Böses Erwachen

Handel Die USA wollten China endlos als billige Werkbank nutzen. Jetzt hat China die Verhältnisse umgedreht
Ausgabe 22/2019
Trotz gemäßigtem Gesetz und Streikverbot wurde China zum streikfreudigsten Staat der Welt. Die Arbeitseinkommen stiegen um ein Mehrfaches, die Zahl der Sozialversicherten nimmt zu
Trotz gemäßigtem Gesetz und Streikverbot wurde China zum streikfreudigsten Staat der Welt. Die Arbeitseinkommen stiegen um ein Mehrfaches, die Zahl der Sozialversicherten nimmt zu

Foto: Kevin Frayer/Getty Images

Das Bild von US-Präsident Donald Trump als Totengräber der Globalisierung, als geopolitischer Rüpel und Erfinder des „America First“: Es könnte in Bezug auf China schiefer nicht sein, auch im Lichte seines jüngsten Erlasses zur Wahrung der „nationalen Sicherheit“ – den vollständigen Ausschluss chinesischer Technologie aus den USA und möglichst auch aus der EU, gerichter vor allem gegen den Technologiekonzern Huwaei.

Denn dass eine US-Regierung US-Konzernen den Verkauf von Technologie an China verbietet, ist keineswegs neu, es hat vielmehr eine lange Geschichte. Man findet sie gemeinhin unter „I“ wie „Imperialismus“. Schon 1949 verbot das von den USA geführte Coordinating Committee on Multilateral Export Controls (CoCom) mit Sitz in Paris die Lieferung Hunderter technologischer Güter an alle sozialistischen Staaten, auch an China, „um die nationale Sicherheit und die außenpolitischen Ziele der Vereinigten Staaten zu fördern“. Alle NATO-Staaten, Japan und Australien sowie sonstige Mitglieder unter US-Einfluss machten damals mit. Die schwarzen Listen wurden ständig erneuert, Export-Anträge aufwendig geprüft. Das CoCom hatte wie Trumps Anordnungen keinerlei völker- oder handelsrechtlichen Status, sondern war informelle Machtausübung einer selbsterklärten Supermacht. Trotzdem gab etwa die Adenauer-Regierung der CoCom-Liste im Außenhandelsgesetz gesetzliche Weihen.

Außerdem verweigerten die USA der Volksrepublik die diplomatische Anerkennung und verhinderten bis 1971 ihre Aufnahme in die UNO. Stattdessen finanzierten sie den nach Formosa/Taiwan geflüchteten Diktatoren-Clan des Mao-Gegners General Chiang Kai-shek.

Die CoCom-Praktiken funktionierten. Die sozialistischen Staaten wurden nicht nur militärisch bedroht und wirtschaftlich ausgegrenzt, sondern auch technologisch niedergehalten.

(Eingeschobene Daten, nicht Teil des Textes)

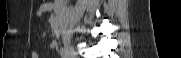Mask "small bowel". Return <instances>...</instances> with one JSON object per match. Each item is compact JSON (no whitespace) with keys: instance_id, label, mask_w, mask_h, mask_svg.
<instances>
[{"instance_id":"1","label":"small bowel","mask_w":181,"mask_h":58,"mask_svg":"<svg viewBox=\"0 0 181 58\" xmlns=\"http://www.w3.org/2000/svg\"><path fill=\"white\" fill-rule=\"evenodd\" d=\"M54 9V5L52 3H43L37 10V15L38 16H43L47 12L51 11ZM51 48L55 49L57 48V44L55 42L51 43ZM32 58H39V54L36 51H33L31 53Z\"/></svg>"}]
</instances>
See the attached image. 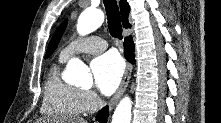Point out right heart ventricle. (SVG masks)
I'll use <instances>...</instances> for the list:
<instances>
[{"instance_id":"e07e8e85","label":"right heart ventricle","mask_w":221,"mask_h":123,"mask_svg":"<svg viewBox=\"0 0 221 123\" xmlns=\"http://www.w3.org/2000/svg\"><path fill=\"white\" fill-rule=\"evenodd\" d=\"M64 60L52 65L43 89L42 112L45 115L57 118H72L82 114L84 106L81 99V90L62 80L60 65Z\"/></svg>"}]
</instances>
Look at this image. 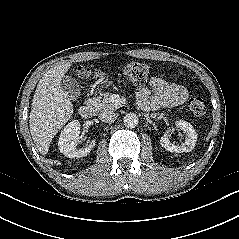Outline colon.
I'll return each mask as SVG.
<instances>
[{
	"instance_id": "5ec220e1",
	"label": "colon",
	"mask_w": 239,
	"mask_h": 239,
	"mask_svg": "<svg viewBox=\"0 0 239 239\" xmlns=\"http://www.w3.org/2000/svg\"><path fill=\"white\" fill-rule=\"evenodd\" d=\"M151 67L146 62H131L128 63L123 70L124 76L128 81L135 85H142L146 82L150 75ZM78 76L81 78H97L99 73L88 67H80L77 70ZM189 110L196 116H201L205 113V101L201 95L192 94L187 99Z\"/></svg>"
}]
</instances>
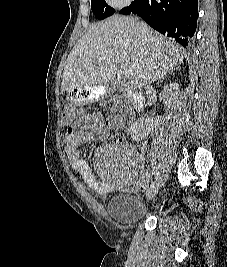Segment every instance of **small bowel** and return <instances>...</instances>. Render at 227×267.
Returning a JSON list of instances; mask_svg holds the SVG:
<instances>
[{
  "label": "small bowel",
  "mask_w": 227,
  "mask_h": 267,
  "mask_svg": "<svg viewBox=\"0 0 227 267\" xmlns=\"http://www.w3.org/2000/svg\"><path fill=\"white\" fill-rule=\"evenodd\" d=\"M111 124L101 118V115L96 113L92 115L89 121L83 126L72 125L68 128L64 138L65 152L69 163L74 171H76L81 180L88 186L89 189L96 193L105 194L109 191V178L104 181L98 179L92 172L86 159L81 155L79 147L91 141L94 137L98 140H106L110 134ZM122 142V140H120ZM135 174L140 183L137 188L143 189L144 185L142 179L144 178L143 172L139 169H128L118 176L121 180H131Z\"/></svg>",
  "instance_id": "c3829d8e"
}]
</instances>
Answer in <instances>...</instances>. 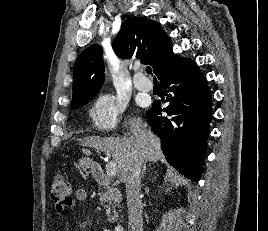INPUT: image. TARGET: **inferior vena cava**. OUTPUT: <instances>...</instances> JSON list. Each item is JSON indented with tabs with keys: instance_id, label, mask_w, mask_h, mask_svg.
Listing matches in <instances>:
<instances>
[{
	"instance_id": "1",
	"label": "inferior vena cava",
	"mask_w": 268,
	"mask_h": 231,
	"mask_svg": "<svg viewBox=\"0 0 268 231\" xmlns=\"http://www.w3.org/2000/svg\"><path fill=\"white\" fill-rule=\"evenodd\" d=\"M143 159L132 152L129 167L124 176L128 207V231H143L142 203L140 200V171Z\"/></svg>"
}]
</instances>
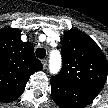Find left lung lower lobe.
I'll return each instance as SVG.
<instances>
[{"label":"left lung lower lobe","instance_id":"left-lung-lower-lobe-1","mask_svg":"<svg viewBox=\"0 0 108 108\" xmlns=\"http://www.w3.org/2000/svg\"><path fill=\"white\" fill-rule=\"evenodd\" d=\"M101 91L97 87L79 86L59 79H51L52 98L62 108H83Z\"/></svg>","mask_w":108,"mask_h":108}]
</instances>
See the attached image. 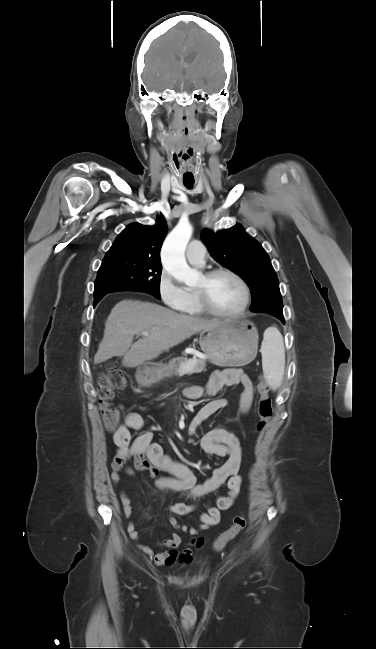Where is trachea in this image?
Wrapping results in <instances>:
<instances>
[{
    "label": "trachea",
    "mask_w": 376,
    "mask_h": 649,
    "mask_svg": "<svg viewBox=\"0 0 376 649\" xmlns=\"http://www.w3.org/2000/svg\"><path fill=\"white\" fill-rule=\"evenodd\" d=\"M185 186H186L187 188H191V187L193 186V183H185Z\"/></svg>",
    "instance_id": "1"
}]
</instances>
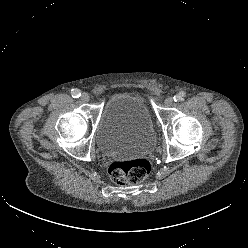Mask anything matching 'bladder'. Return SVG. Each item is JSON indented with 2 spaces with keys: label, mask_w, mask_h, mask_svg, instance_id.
<instances>
[{
  "label": "bladder",
  "mask_w": 248,
  "mask_h": 248,
  "mask_svg": "<svg viewBox=\"0 0 248 248\" xmlns=\"http://www.w3.org/2000/svg\"><path fill=\"white\" fill-rule=\"evenodd\" d=\"M95 138L101 151L108 155L153 151L157 135L145 98L134 93L111 95L103 104Z\"/></svg>",
  "instance_id": "bladder-1"
}]
</instances>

Nach einigen Lockerungen unter Präsident Ronald Reagan wurde das CoCom in den 1980er Jahren wieder verschärft und erst 1994 beendet. Doch die Praxis wurde unter Barack Obama („Pivot to Asia“) gegen China wiederbelebt, Trump verschärft sie nun.

Jetzt aber stehen die „America First“-Instrumente gegen China unter veränderten Bedingungen. Das hat damit zu tun, dass die chinesische Führung Ende der 1970er erkannte, dass sie mit eigenen Mitteln nicht aus Unterentwicklung und Armut herauskommen würde. Zugleich nahmen die USA einen Strategiewechsel vor: Sie wollten sich die Feindschaft zwischen China und der Sowjetunion zunutze machen. 1979 erkannten die USA unter Jimmy Carter die Volksrepublik diplomatisch an. Hauptziel war die Schwächung des Hauptfeindes UdSSR. Dafür degradierten die USA sogar ihr geliebtes Taiwan zu einem halbstaatlichen Territorium, bis heute.

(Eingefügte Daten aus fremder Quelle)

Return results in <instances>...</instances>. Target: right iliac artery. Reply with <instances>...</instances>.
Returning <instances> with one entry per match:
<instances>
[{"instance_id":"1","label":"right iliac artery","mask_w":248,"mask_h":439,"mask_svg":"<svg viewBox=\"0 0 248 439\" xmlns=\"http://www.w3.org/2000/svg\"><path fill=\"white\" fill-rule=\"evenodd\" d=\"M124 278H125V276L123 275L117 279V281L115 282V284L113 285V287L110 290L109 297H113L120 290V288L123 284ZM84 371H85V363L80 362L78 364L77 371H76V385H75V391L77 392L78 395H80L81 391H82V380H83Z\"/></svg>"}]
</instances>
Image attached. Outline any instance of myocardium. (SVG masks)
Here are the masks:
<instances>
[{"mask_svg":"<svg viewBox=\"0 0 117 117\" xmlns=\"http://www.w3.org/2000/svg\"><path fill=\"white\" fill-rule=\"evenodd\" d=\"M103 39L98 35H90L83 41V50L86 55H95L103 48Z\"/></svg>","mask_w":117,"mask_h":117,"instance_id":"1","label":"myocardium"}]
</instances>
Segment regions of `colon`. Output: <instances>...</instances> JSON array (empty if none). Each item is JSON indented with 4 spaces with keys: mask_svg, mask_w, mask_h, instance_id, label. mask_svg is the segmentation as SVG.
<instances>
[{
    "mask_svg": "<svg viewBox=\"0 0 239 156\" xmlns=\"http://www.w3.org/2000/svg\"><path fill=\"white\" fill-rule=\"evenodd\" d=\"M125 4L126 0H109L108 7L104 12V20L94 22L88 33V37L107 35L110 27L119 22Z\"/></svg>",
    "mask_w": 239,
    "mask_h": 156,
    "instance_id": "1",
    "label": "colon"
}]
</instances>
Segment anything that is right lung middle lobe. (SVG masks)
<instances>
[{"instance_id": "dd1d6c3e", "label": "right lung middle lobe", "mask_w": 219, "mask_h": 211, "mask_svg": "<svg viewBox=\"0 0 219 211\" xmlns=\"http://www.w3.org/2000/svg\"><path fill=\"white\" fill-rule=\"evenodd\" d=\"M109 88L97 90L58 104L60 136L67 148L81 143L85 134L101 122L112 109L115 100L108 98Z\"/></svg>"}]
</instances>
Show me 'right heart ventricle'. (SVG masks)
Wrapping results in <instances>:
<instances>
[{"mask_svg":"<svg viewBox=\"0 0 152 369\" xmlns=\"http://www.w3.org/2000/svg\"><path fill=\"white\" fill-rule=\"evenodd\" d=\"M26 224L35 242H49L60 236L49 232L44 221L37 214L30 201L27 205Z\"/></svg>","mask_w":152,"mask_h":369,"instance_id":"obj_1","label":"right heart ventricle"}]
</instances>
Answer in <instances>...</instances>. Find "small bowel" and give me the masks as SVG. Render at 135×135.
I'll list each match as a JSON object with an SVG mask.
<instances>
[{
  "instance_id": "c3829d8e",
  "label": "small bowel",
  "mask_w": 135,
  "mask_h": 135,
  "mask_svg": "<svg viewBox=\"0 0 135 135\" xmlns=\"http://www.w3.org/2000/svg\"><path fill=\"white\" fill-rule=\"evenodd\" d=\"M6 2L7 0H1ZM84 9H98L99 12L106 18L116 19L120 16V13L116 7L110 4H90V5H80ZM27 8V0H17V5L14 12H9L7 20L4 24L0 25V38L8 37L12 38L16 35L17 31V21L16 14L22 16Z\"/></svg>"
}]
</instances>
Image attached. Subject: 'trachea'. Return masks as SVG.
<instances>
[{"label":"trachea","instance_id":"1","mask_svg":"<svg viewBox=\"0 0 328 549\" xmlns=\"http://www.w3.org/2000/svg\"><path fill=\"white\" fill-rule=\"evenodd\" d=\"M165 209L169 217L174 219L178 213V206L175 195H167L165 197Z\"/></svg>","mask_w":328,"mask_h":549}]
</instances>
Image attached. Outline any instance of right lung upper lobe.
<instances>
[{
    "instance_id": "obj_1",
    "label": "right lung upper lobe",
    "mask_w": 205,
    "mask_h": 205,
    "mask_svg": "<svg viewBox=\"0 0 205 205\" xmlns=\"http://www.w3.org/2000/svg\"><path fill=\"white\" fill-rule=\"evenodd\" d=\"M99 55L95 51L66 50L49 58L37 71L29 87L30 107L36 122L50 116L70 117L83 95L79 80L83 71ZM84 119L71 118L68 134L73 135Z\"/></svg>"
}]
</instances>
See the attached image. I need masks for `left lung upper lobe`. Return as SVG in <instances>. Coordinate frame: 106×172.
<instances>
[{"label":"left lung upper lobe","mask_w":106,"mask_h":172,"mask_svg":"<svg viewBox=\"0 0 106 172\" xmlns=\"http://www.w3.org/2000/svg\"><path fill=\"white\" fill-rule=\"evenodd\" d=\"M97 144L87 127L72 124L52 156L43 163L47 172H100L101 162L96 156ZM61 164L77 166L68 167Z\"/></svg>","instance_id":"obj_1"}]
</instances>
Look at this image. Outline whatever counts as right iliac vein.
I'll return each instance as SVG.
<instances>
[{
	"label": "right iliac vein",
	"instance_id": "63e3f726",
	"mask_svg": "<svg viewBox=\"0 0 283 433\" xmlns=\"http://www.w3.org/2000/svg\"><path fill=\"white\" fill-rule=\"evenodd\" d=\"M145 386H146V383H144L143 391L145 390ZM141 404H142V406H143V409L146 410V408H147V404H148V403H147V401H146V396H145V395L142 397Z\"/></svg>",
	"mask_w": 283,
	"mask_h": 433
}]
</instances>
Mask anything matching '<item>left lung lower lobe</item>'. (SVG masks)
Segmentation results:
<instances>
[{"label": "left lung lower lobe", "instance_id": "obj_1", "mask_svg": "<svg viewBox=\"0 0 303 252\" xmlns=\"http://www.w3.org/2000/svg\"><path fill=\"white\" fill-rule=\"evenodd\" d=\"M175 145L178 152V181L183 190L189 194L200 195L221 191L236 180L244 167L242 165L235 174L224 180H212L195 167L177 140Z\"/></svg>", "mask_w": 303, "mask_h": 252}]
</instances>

Standards schön tief, bitte

Die USA förderten die Ansiedlung von US-Konzernen in China. Von 1983 an kamen General Motors, Studebaker, dann auch VW aus Deutschland, es folgten Digitalkonzerne aus dem Silicon Valley und Tausende andere aus Westeuropa, dem verfeindeten Japan und Taiwan. Sie alle – auch Apple-Gründer Steve Jobs – nutzten die Niedrigstlöhne in China. Viele Millionen Wanderarbeiter aus bäuerlichen, feudal verarmten Gebieten fanden Arbeit und verbesserten ihre finanzielle Lage. Westliche Autos verpesteten die Umwelt, westliche Konzerne hielten in Sonderwirtschaftszonen menschenunwürdige Arbeitsverhältnisse aufrecht. Der größte Organisator kasernierter Niedriglöhnerei war Foxconn aus Taiwan.

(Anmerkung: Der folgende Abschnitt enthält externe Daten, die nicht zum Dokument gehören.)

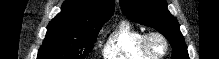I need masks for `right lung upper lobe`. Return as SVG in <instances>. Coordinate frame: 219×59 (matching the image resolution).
Instances as JSON below:
<instances>
[{
    "label": "right lung upper lobe",
    "mask_w": 219,
    "mask_h": 59,
    "mask_svg": "<svg viewBox=\"0 0 219 59\" xmlns=\"http://www.w3.org/2000/svg\"><path fill=\"white\" fill-rule=\"evenodd\" d=\"M62 11L51 22L103 26L112 16L114 0H66Z\"/></svg>",
    "instance_id": "1"
}]
</instances>
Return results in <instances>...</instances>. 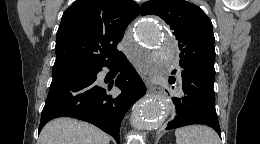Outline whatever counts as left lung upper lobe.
Wrapping results in <instances>:
<instances>
[{
    "label": "left lung upper lobe",
    "instance_id": "5c2ea615",
    "mask_svg": "<svg viewBox=\"0 0 260 144\" xmlns=\"http://www.w3.org/2000/svg\"><path fill=\"white\" fill-rule=\"evenodd\" d=\"M141 15H157L174 31L180 66L215 78L212 23L198 6L184 0H152L141 6Z\"/></svg>",
    "mask_w": 260,
    "mask_h": 144
}]
</instances>
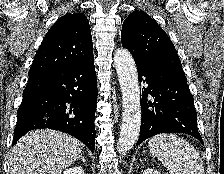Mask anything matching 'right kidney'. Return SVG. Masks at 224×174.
<instances>
[{
    "label": "right kidney",
    "mask_w": 224,
    "mask_h": 174,
    "mask_svg": "<svg viewBox=\"0 0 224 174\" xmlns=\"http://www.w3.org/2000/svg\"><path fill=\"white\" fill-rule=\"evenodd\" d=\"M63 174H84L82 167L76 166L66 169Z\"/></svg>",
    "instance_id": "ca27d5eb"
}]
</instances>
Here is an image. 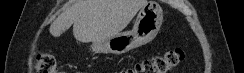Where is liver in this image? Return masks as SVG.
I'll return each instance as SVG.
<instances>
[{"label":"liver","mask_w":244,"mask_h":73,"mask_svg":"<svg viewBox=\"0 0 244 73\" xmlns=\"http://www.w3.org/2000/svg\"><path fill=\"white\" fill-rule=\"evenodd\" d=\"M147 0H76L51 24L50 34L61 36L73 25L77 41L98 42L120 33Z\"/></svg>","instance_id":"liver-1"}]
</instances>
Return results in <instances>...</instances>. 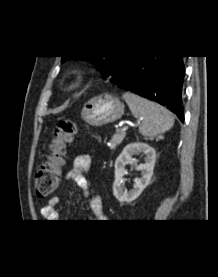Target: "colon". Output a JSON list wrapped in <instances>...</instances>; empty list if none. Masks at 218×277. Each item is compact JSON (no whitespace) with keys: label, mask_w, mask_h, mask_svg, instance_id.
I'll return each mask as SVG.
<instances>
[{"label":"colon","mask_w":218,"mask_h":277,"mask_svg":"<svg viewBox=\"0 0 218 277\" xmlns=\"http://www.w3.org/2000/svg\"><path fill=\"white\" fill-rule=\"evenodd\" d=\"M78 125L72 120H61L56 126L50 143L48 160L35 174V190L39 197H47L57 187L67 146L72 142Z\"/></svg>","instance_id":"colon-1"}]
</instances>
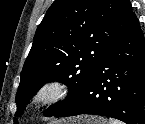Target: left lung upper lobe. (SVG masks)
Returning <instances> with one entry per match:
<instances>
[{
	"label": "left lung upper lobe",
	"mask_w": 145,
	"mask_h": 124,
	"mask_svg": "<svg viewBox=\"0 0 145 124\" xmlns=\"http://www.w3.org/2000/svg\"><path fill=\"white\" fill-rule=\"evenodd\" d=\"M129 0H56L39 24L16 93L20 115L42 83L69 87L66 99L49 107L52 116L85 88L132 16ZM15 123L17 120L15 119Z\"/></svg>",
	"instance_id": "1"
}]
</instances>
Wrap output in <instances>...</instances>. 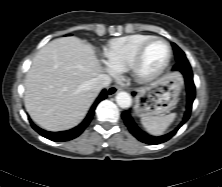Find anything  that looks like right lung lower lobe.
<instances>
[{"instance_id":"1","label":"right lung lower lobe","mask_w":222,"mask_h":187,"mask_svg":"<svg viewBox=\"0 0 222 187\" xmlns=\"http://www.w3.org/2000/svg\"><path fill=\"white\" fill-rule=\"evenodd\" d=\"M106 97H107V94H106V90L104 89V90H102V92L100 93L98 98L95 100L94 104L92 105V107H91L89 113L87 114L86 118L84 119V121L80 125H78L77 127L73 128L71 130L62 131V132H49V131H45V130L39 128L33 122H30L31 126L40 135H42L43 137L50 139L52 141L62 142V141H68V140L74 139L84 131V129L87 127V125L90 123V121L93 118L96 106L98 105V103L100 101L104 100Z\"/></svg>"}]
</instances>
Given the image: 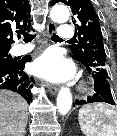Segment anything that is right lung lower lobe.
Returning <instances> with one entry per match:
<instances>
[{"label":"right lung lower lobe","mask_w":117,"mask_h":136,"mask_svg":"<svg viewBox=\"0 0 117 136\" xmlns=\"http://www.w3.org/2000/svg\"><path fill=\"white\" fill-rule=\"evenodd\" d=\"M27 56L21 60H14L10 63L0 62V89H8L18 92L30 103L32 94L30 88L33 86V77L25 74V62L30 61Z\"/></svg>","instance_id":"right-lung-lower-lobe-1"}]
</instances>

2006 legte der Nationale Volkskongress den Entwurf eines neuen Arbeitsvertragsgesetzes vor. Er orientierte sich gemäßigt an Normen der International Labour Organization (ILO) der UNO. Dagegen liefen die US-amerikanische und die Europäische Handelskammer Sturm: Der Wettbewerbsvorteil Chinas gehe verloren, die westlichen Unternehmen würden das Land verlassen. Führende Protestierer waren Microsoft, Google, Dell, AT&T, Nike, Ford, General Electric und Intel. Auf europäischer Seite protestierten Siemens, Bayer, VW, BASF, Nokia und Veolia. Gleichzeitig setzten diese neoliberalen Vorkämpfer sich in Deutschland für die Hartz-Gesetze und gegen einen Mindestlohn ein.

Trotz gemäßigtem Gesetz und Streikverbot wurde China zum streikfreudigsten Staat der Welt. Die Arbeitseinkommen stiegen um ein Mehrfaches, die Zahl der Sozialversicherten nimmt zu. Chinesische Mindestlöhne übersteigen inzwischen die Mindestlöhne einiger EU-Staaten. Westliche Konzerne vergeben deshalb immer mehr Aufträge nicht mehr nach China, sondern in westlich orientierte, arme Entwicklungsstaaten wie Vietnam und Indien.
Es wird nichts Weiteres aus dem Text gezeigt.